[Per-instance keypoint data]

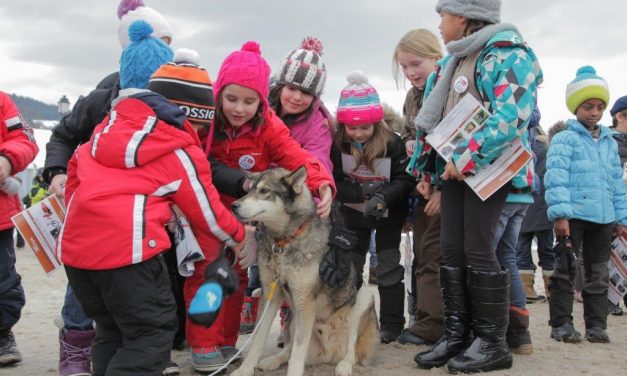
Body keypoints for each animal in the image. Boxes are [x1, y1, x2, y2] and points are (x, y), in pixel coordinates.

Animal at [231, 167, 378, 376]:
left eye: (264, 191)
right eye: (249, 189)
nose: (234, 206)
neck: (284, 241)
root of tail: (329, 355)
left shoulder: (305, 301)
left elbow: (297, 354)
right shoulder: (271, 295)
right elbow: (258, 341)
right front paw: (245, 369)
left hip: (363, 299)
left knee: (351, 352)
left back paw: (344, 365)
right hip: (293, 319)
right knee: (288, 350)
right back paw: (272, 361)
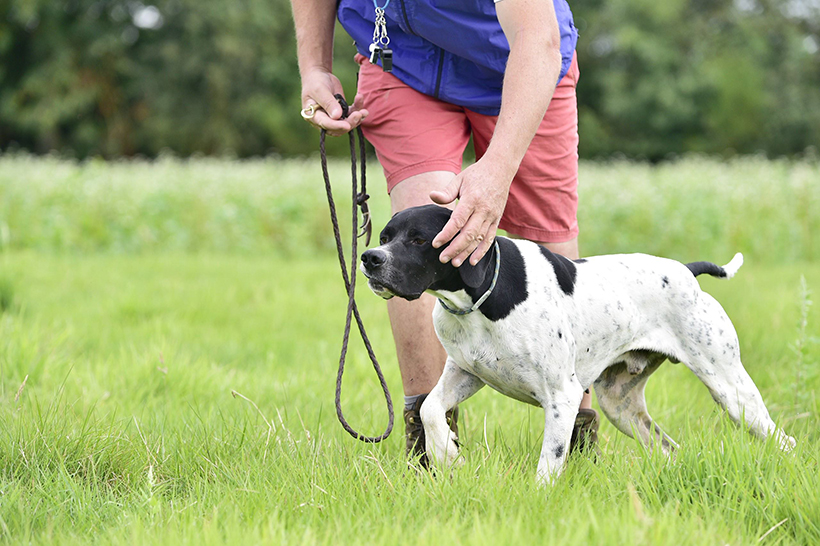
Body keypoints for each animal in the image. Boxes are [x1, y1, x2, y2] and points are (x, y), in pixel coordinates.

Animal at [360, 203, 796, 480]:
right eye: (384, 235)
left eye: (419, 240)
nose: (369, 258)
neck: (482, 297)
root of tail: (687, 271)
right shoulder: (467, 373)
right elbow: (430, 409)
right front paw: (447, 456)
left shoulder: (562, 397)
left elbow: (549, 464)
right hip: (621, 405)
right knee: (668, 448)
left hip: (731, 390)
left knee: (783, 439)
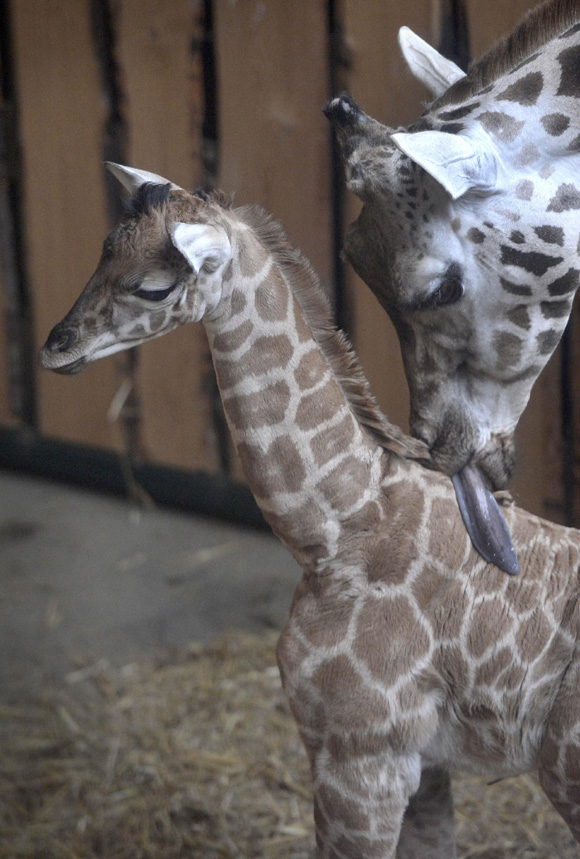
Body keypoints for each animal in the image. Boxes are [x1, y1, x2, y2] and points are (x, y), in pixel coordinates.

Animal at [40, 163, 580, 857]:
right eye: (103, 249)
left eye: (154, 286)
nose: (56, 347)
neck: (339, 528)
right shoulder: (423, 763)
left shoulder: (362, 757)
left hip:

§ INSTRUCTIONS FOR THE TASK:
Determine how many of the lines above include the word "elbow", then give that number and nothing else.

§ RESPONSE:
4